## [Problem]
How many lines in the records below contain the word "values", with case counting? Reply with the number alone.

## [Raw data]
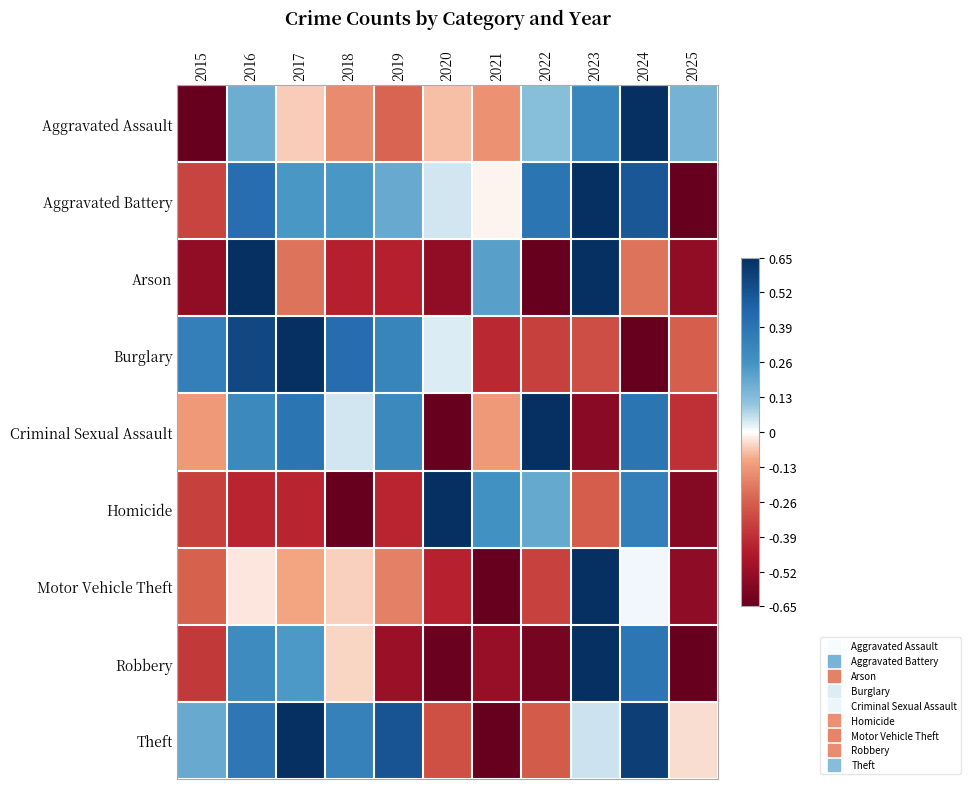

Reading left to right, list all the values displayed in this chart.

Aggravated Assault: 2015=-0.7	2016=0.2	2017=-0.1	2018=-0.2	2019=-0.2	2020=-0.1	2021=-0.1	2022=0.1	2023=0.3	2024=0.7	2025=0.2
Aggravated Battery: 2015=-0.3	2016=0.4	2017=0.2	2018=0.2	2019=0.2	2020=0.0	2021=-0.0	2022=0.4	2023=0.7	2024=0.5	2025=-0.7
Arson: 2015=-0.5	2016=0.7	2017=-0.2	2018=-0.4	2019=-0.4	2020=-0.5	2021=0.2	2022=-0.7	2023=0.7	2024=-0.2	2025=-0.5
Burglary: 2015=0.3	2016=0.6	2017=0.7	2018=0.4	2019=0.3	2020=0.0	2021=-0.4	2022=-0.3	2023=-0.3	2024=-0.7	2025=-0.3
Criminal Sexual Assault: 2015=-0.1	2016=0.3	2017=0.4	2018=0.0	2019=0.3	2020=-0.7	2021=-0.1	2022=0.7	2023=-0.6	2024=0.4	2025=-0.4
Homicide: 2015=-0.3	2016=-0.4	2017=-0.4	2018=-0.7	2019=-0.4	2020=0.7	2021=0.3	2022=0.2	2023=-0.3	2024=0.3	2025=-0.6
Motor Vehicle Theft: 2015=-0.3	2016=-0.0	2017=-0.1	2018=-0.1	2019=-0.2	2020=-0.4	2021=-0.7	2022=-0.3	2023=0.7	2024=0.0	2025=-0.5
Robbery: 2015=-0.4	2016=0.3	2017=0.2	2018=-0.1	2019=-0.5	2020=-0.6	2021=-0.5	2022=-0.6	2023=0.7	2024=0.4	2025=-0.7
Theft: 2015=0.2	2016=0.4	2017=0.7	2018=0.3	2019=0.5	2020=-0.3	2021=-0.7	2022=-0.3	2023=0.0	2024=0.6	2025=-0.0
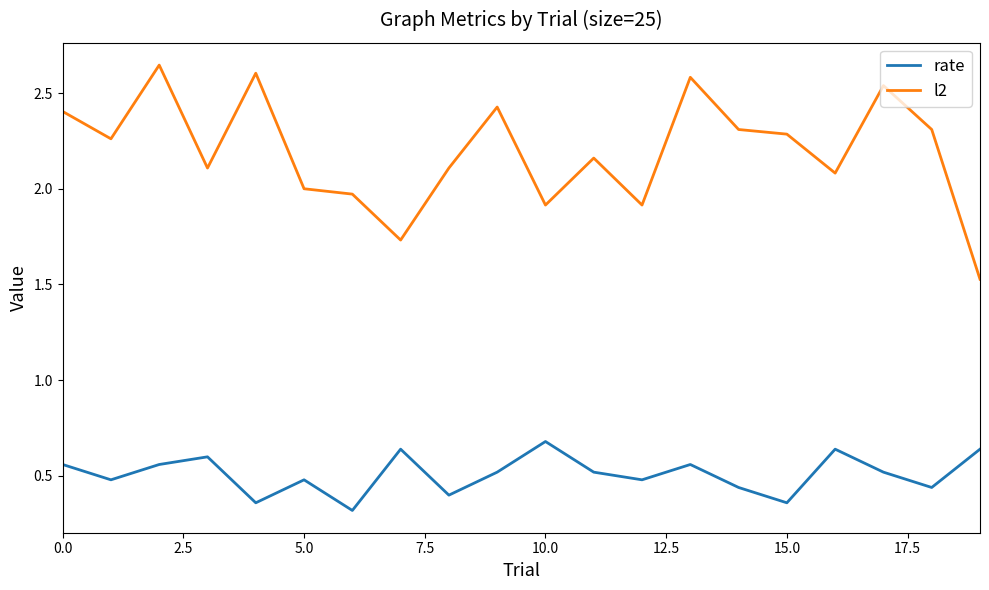

Rank the series by their maximum value, from highest to lowest.

l2, rate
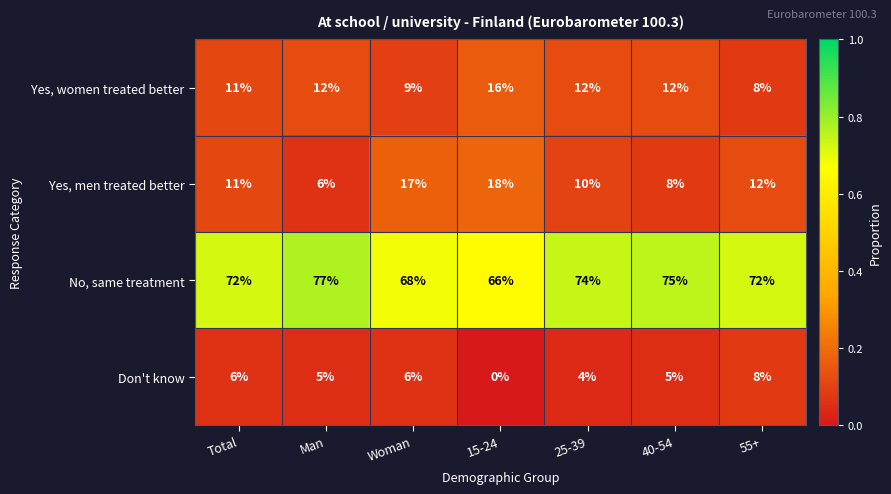

What is the sum of the No, same treatment values at Total and 15-24?

138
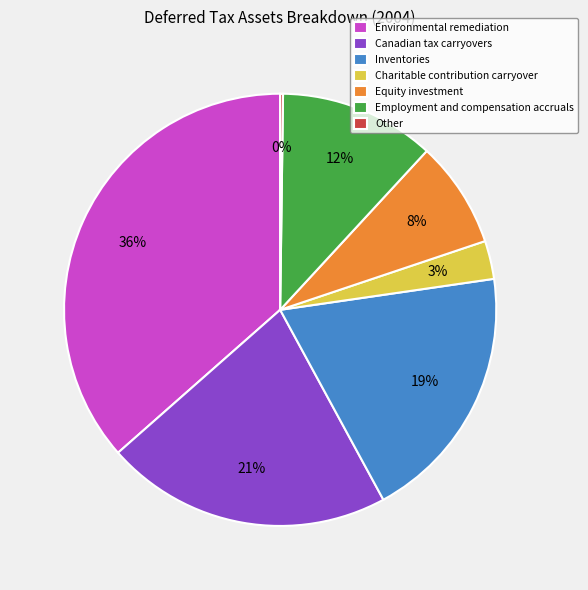

What percentage is the Canadian tax carryovers slice, to the nearest percent?

21%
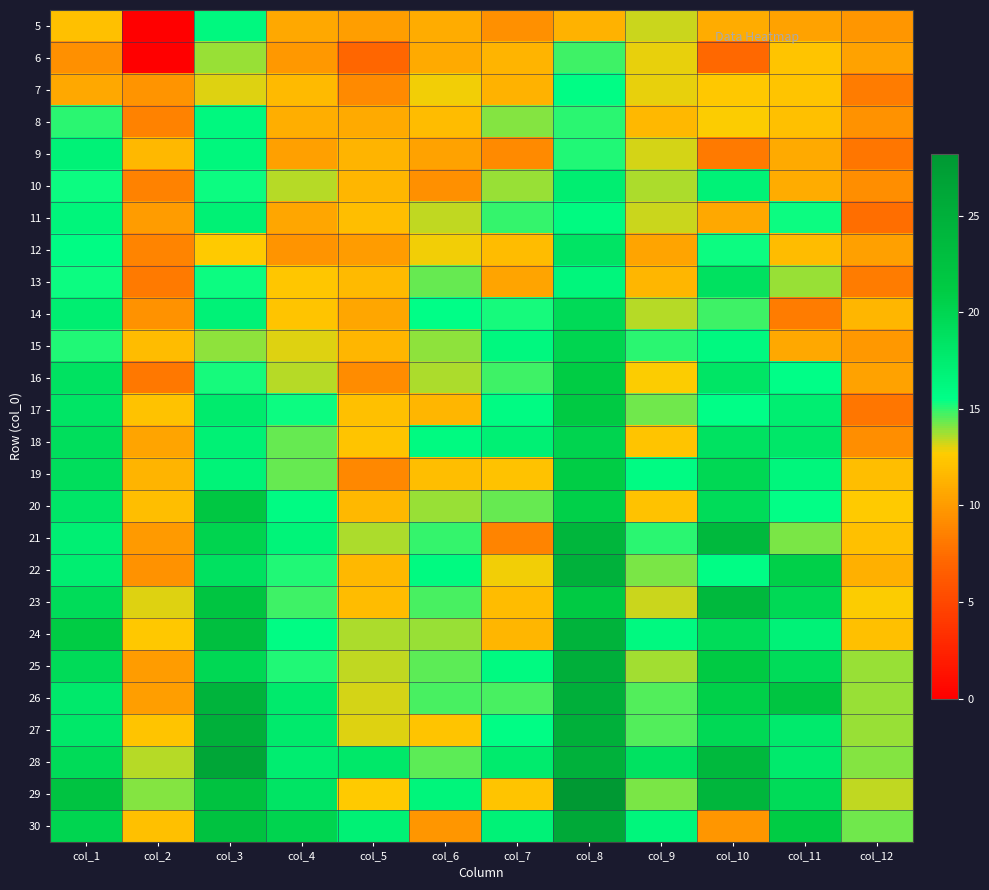

At which category is the sum across all series the highest?

col_8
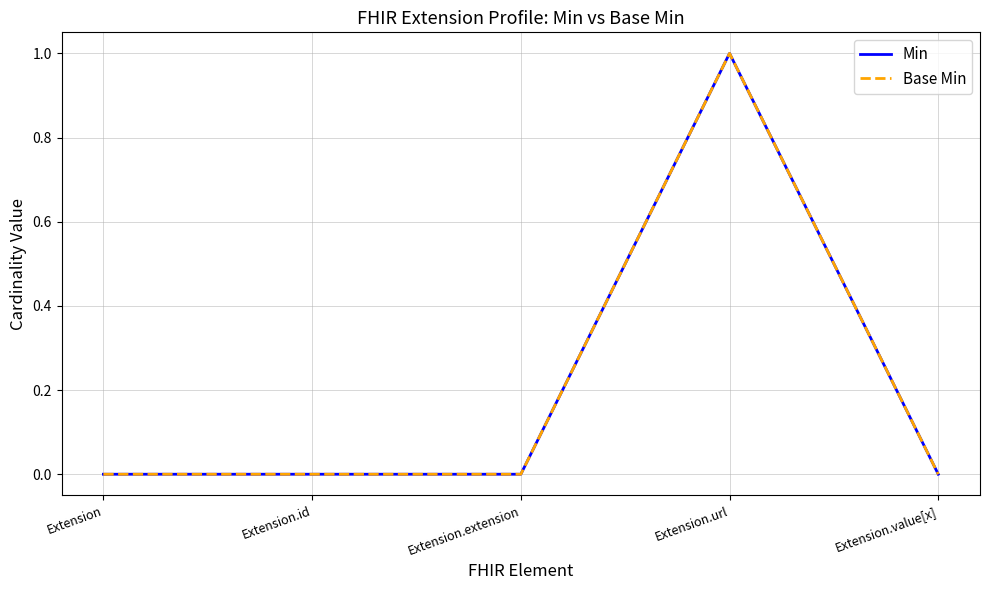

Reading right to left, transcribe all the data shown in this chart.

Min: Extension.value[x]=0	Extension.url=1	Extension.extension=0	Extension.id=0	Extension=0
Base Min: Extension.value[x]=0	Extension.url=1	Extension.extension=0	Extension.id=0	Extension=0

## [Task result]
2